Louder Than War released their debut, Surge of Youth, in 2012. We take a listen to Deadbeat Echoes blistering follow up, set for release on Monday (11 March).
It begins with the trip and pop tussle of rhythm, then the chime and buzz of guitar, before the northern inflections of the vocal kick in. The second single from Deadbeat Echoes, No Bones, is three minutes of blistering powerpop.
Lyrically this is sharp self-aware coolness, with just enough wit, delivered in a style that since Alex Turner many any aspired to and few have managed. Just like the debut this is the people’s pop music, dark and rocky with a bounce and swagger equally suited to Saturday nights and Sunday mornings.
This is music to play loud, to lose yourself in and to.

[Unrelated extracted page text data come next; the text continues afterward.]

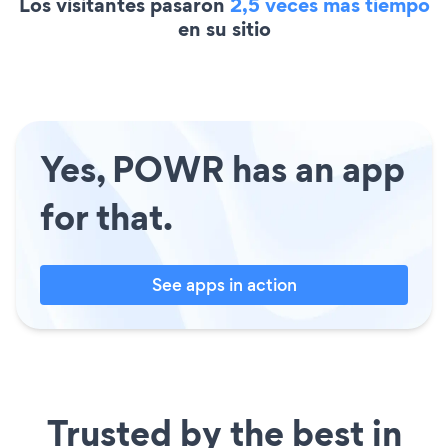
Los visitantes pasaron
2,5 veces más tiempo
en su sitio
Yes, POWR has an app
for that.
See apps in action
Trusted by the best in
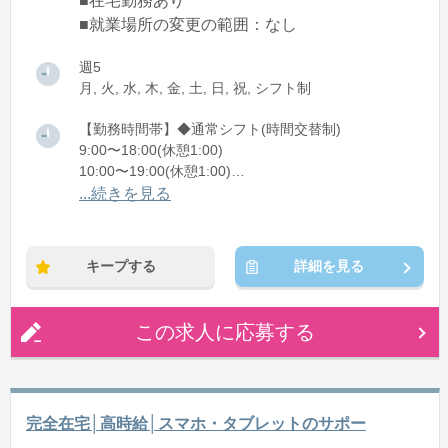
■在宅勤務あり
■就業場所の変更の範囲：なし
週5
月, 火, 水, 木, 金, 土, 日, 祝, シフト制
【勤務時間帯】◆通常シフト(時間交替制)
9:00〜18:00(休憩1:00)
10:00〜19:00(休憩1:00)
11:00〜20:00(休憩1:00)
...続きを見る
12:00〜21:00(休憩1:00)
※残業：0〜5時間程度/月
キープする
詳細を見る
この求人に応募する
完全在宅│高時給│スマホ・タブレットのサポー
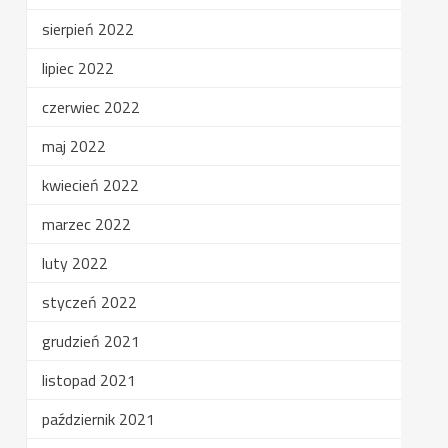
sierpień 2022
lipiec 2022
czerwiec 2022
maj 2022
kwiecień 2022
marzec 2022
luty 2022
styczeń 2022
grudzień 2021
listopad 2021
październik 2021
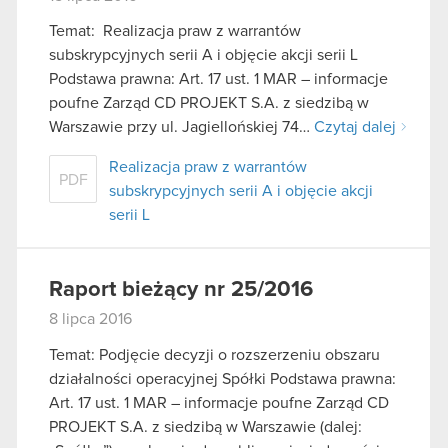
Temat: Realizacja praw z warrantów
subskrypcyjnych serii A i objęcie akcji serii L
Podstawa prawna: Art. 17 ust. 1 MAR – informacje
poufne Zarząd CD PROJEKT S.A. z siedzibą w
Warszawie przy ul. Jagiellońskiej 74…
Czytaj dalej
Realizacja praw z warrantów
PDF
subskrypcyjnych serii A i objęcie akcji
serii L
Raport bieżący nr 25/2016
8 lipca 2016
Temat: Podjęcie decyzji o rozszerzeniu obszaru
działalności operacyjnej Spółki Podstawa prawna:
Art. 17 ust. 1 MAR – informacje poufne Zarząd CD
PROJEKT S.A. z siedzibą w Warszawie (dalej:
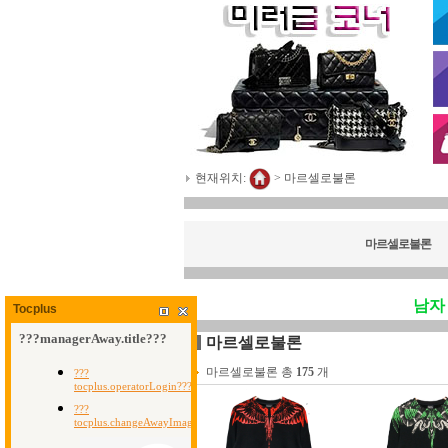
현재위치:
>
마르셀로불론
마르셀로불론
남자
Tocplus
마르셀로불론
마르셀로불론 총
175
개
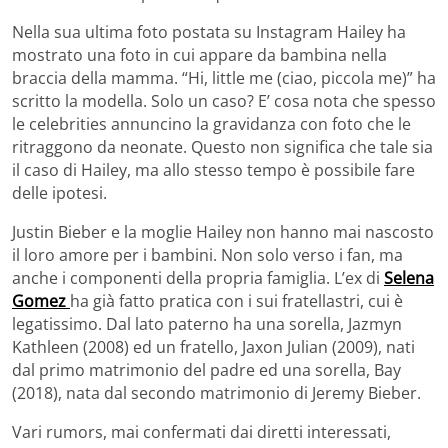
Nella sua ultima foto postata su Instagram Hailey ha
mostrato una foto in cui appare da bambina nella
braccia della mamma. “Hi, little me (ciao, piccola me)” ha
scritto la modella. Solo un caso? E’ cosa nota che spesso
le celebrities annuncino la gravidanza con foto che le
ritraggono da neonate. Questo non significa che tale sia
il caso di Hailey, ma allo stesso tempo è possibile fare
delle ipotesi.
Justin Bieber e la moglie Hailey non hanno mai nascosto
il loro amore per i bambini. Non solo verso i fan, ma
anche i componenti della propria famiglia. L’ex di
Selena
Gomez
ha già fatto pratica con i sui fratellastri, cui è
legatissimo. Dal lato paterno ha una sorella, Jazmyn
Kathleen (2008) ed un fratello, Jaxon Julian (2009), nati
dal primo matrimonio del padre ed una sorella, Bay
(2018), nata dal secondo matrimonio di Jeremy Bieber.
Vari rumors, mai confermati dai diretti interessati,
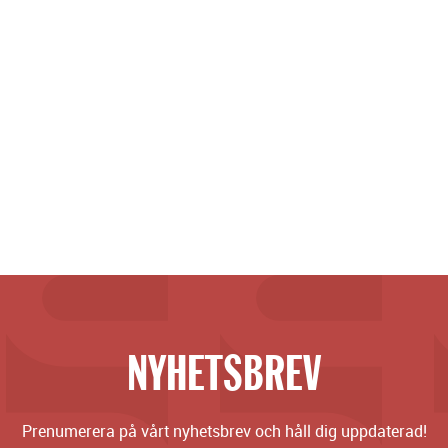
NYHETSBREV
Prenumerera på vårt nyhetsbrev och håll dig uppdaterad!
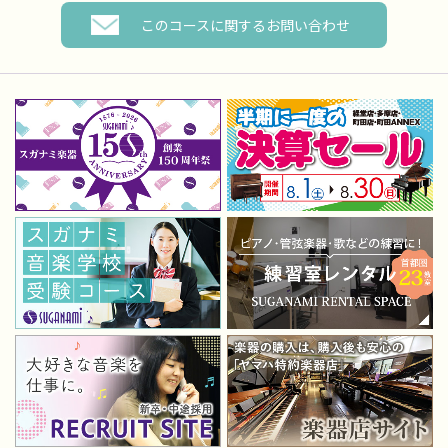
このコースに関するお問い合わせ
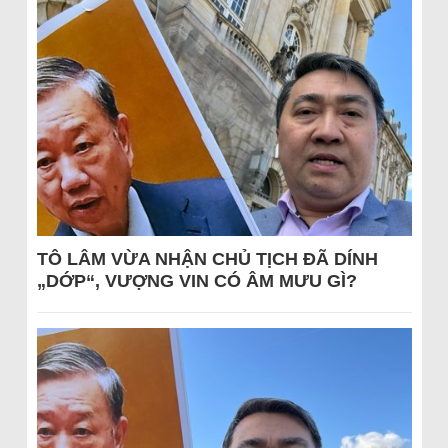
TÔ LÂM VỪA NHẬN CHỦ TỊCH ĐÃ DÍNH
„DỚP“, VƯỢNG VIN CÓ ÂM MƯU GÌ?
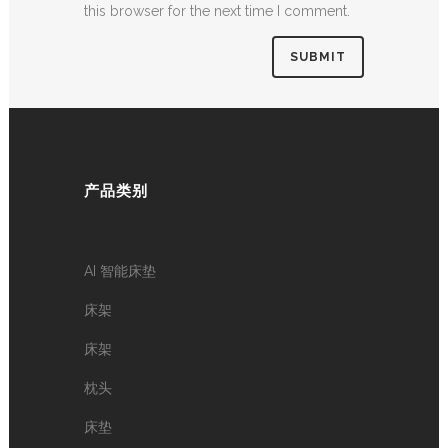
this browser for the next time I comment.
产品类别
AI 智能床垫
床架
床架
枕头
床垫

Deadbeat Echoes trick though is to build a song from beginning to end. How it starts isn’t how it ends. So the indie-discoesque beginnings break down in the middle in a tight, tempo-challenging fill before layers of swirling, intense riffs pile in making the track a juddering wall of sound threatening to crash over and engulf the lucky listener.
Between first and second release this sound has become a little cleaner, the musical identity sharper. Or at least it has on A Side No Bones.
B Side Invisible Enemy is scuzzier, backing the chiming pop chords with pounding, insistent Krautrock rhythms. There is more than a hint of Joy Division here sometimes tempered with a grunge punches but building to a deluge of riffs that hold the promise of being almost overwhelming live. The sound is still considered and constructed but with a messier outcome that loses nothing for having a rougher delivery.
Deadbeat Echoes show they are still one of the best young bands on the block today. Taking influence and inspiration from a long history of pop and rock before cajoling the sound into a new shape, fitting and reflective of today.
No Bones / Invisible Enemy is released on Monday 11 March 2013 and is available on CD or as a digital download from Deadbeat Echoes website.